(Dataset entries)
===============

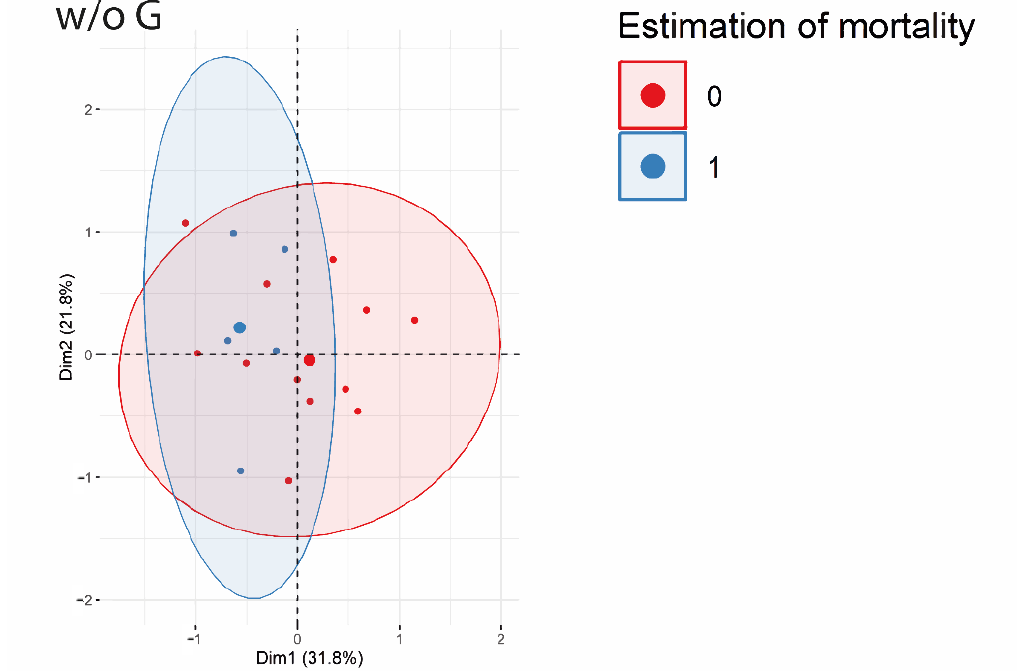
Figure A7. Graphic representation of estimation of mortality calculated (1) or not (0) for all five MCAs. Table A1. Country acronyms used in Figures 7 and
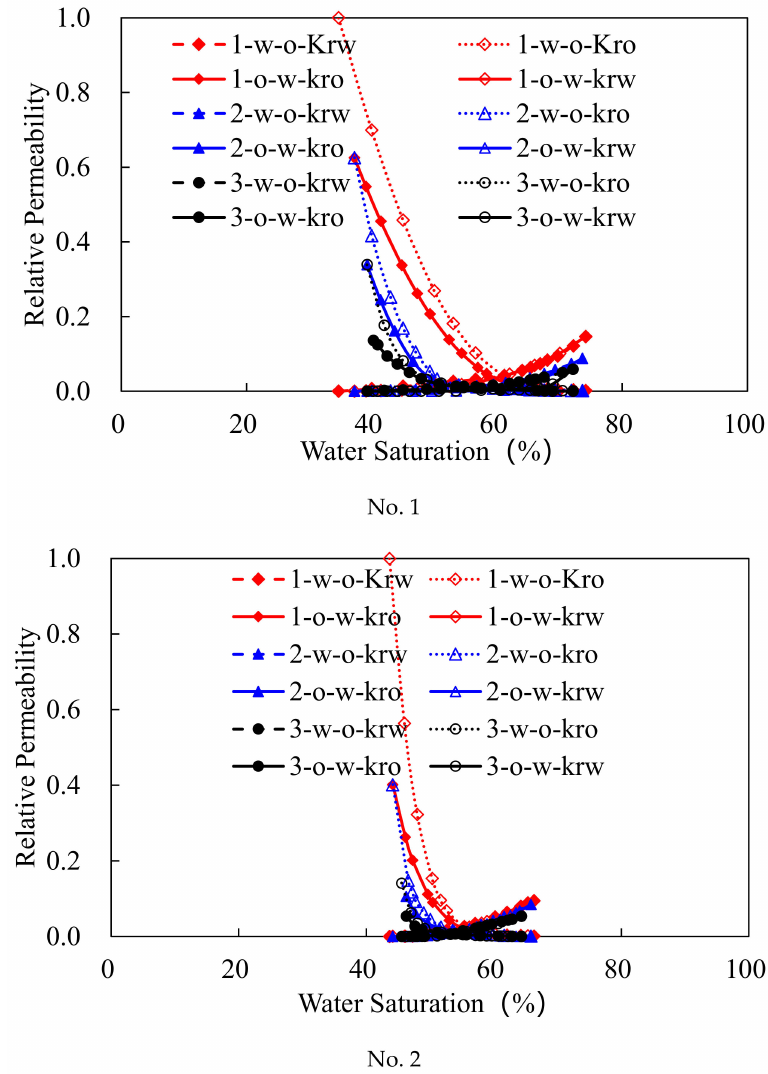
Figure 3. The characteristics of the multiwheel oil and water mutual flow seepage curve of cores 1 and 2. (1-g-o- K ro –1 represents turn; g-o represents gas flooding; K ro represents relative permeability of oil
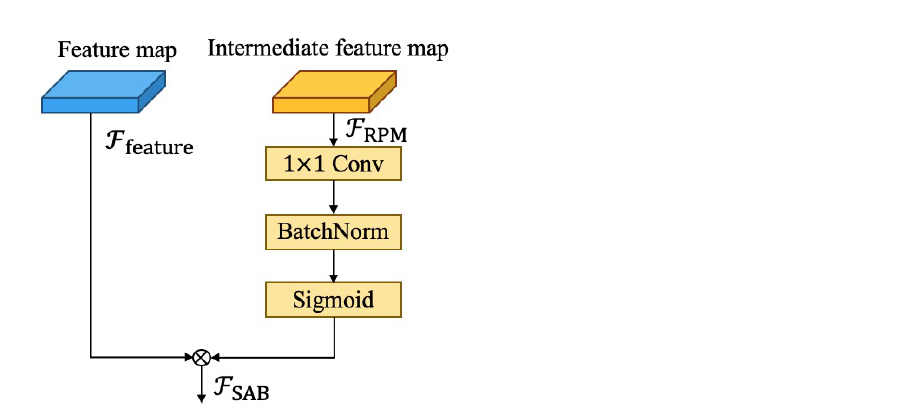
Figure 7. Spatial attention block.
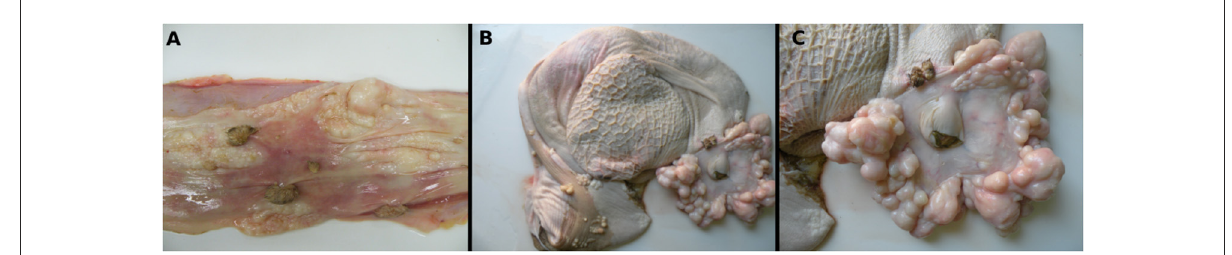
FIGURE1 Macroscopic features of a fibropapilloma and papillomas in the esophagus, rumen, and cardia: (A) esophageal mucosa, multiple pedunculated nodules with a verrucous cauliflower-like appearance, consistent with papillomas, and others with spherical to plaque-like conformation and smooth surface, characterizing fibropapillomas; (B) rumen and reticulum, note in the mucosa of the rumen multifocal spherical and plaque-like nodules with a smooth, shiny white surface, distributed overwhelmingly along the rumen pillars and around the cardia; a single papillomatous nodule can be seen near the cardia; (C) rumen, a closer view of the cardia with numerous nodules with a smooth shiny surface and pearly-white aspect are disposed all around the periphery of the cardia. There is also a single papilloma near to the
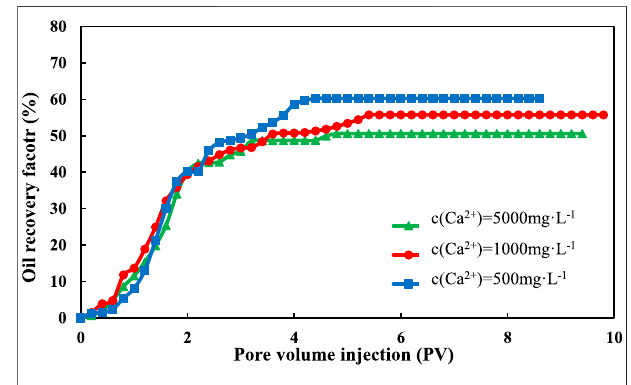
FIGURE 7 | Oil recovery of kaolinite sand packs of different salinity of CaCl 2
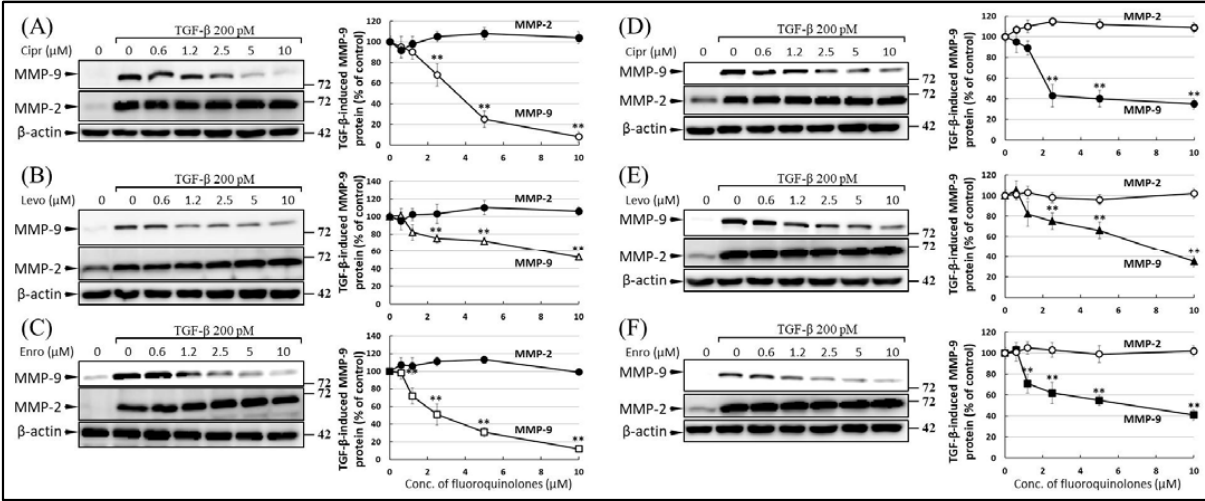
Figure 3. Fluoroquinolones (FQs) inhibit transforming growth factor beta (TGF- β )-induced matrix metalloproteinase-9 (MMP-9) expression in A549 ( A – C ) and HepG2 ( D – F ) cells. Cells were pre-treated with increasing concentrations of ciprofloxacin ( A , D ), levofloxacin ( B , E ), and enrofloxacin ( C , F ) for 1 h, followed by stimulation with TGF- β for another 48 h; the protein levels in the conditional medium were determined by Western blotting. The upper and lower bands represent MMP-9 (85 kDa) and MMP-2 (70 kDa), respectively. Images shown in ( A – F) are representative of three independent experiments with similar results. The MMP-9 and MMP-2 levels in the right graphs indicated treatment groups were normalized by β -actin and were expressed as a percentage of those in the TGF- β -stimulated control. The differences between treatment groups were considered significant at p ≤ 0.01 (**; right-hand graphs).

===============

(YOUR OBJECTIVE):
Wherever a line in the entries above holds "with", copy that line.

(TASK RESPONSE):
FIGURE1 Macroscopic features of a fibropapilloma and papillomas in the esophagus, rumen, and cardia: (A) esophageal mucosa, multiple pedunculated nodules with a verrucous cauliflower-like appearance, consistent with papillomas, and others with spherical to plaque-like conformation and smooth surface, characterizing fibropapillomas; (B) rumen and reticulum, note in the mucosa of the rumen multifocal spherical and plaque-like nodules with a smooth, shiny white surface, distributed overwhelmingly along the rumen pillars and around the cardia; a single papillomatous nodule can be seen near the cardia; (C) rumen, a closer view of the cardia with numerous nodules with a smooth shiny surface and pearly-white aspect are disposed all around the periphery of the cardia. There is also a single papilloma near to the
Figure 3. Fluoroquinolones (FQs) inhibit transforming growth factor beta (TGF- β )-induced matrix metalloproteinase-9 (MMP-9) expression in A549 ( A – C ) and HepG2 ( D – F ) cells. Cells were pre-treated with increasing concentrations of ciprofloxacin ( A , D ), levofloxacin ( B , E ), and enrofloxacin ( C , F ) for 1 h, followed by stimulation with TGF- β for another 48 h; the protein levels in the conditional medium were determined by Western blotting. The upper and lower bands represent MMP-9 (85 kDa) and MMP-2 (70 kDa), respectively. Images shown in ( A – F) are representative of three independent experiments with similar results. The MMP-9 and MMP-2 levels in the right graphs indicated treatment groups were normalized by β -actin and were expressed as a percentage of those in the TGF- β -stimulated control. The differences between treatment groups were considered significant at p ≤ 0.01 (**; right-hand graphs).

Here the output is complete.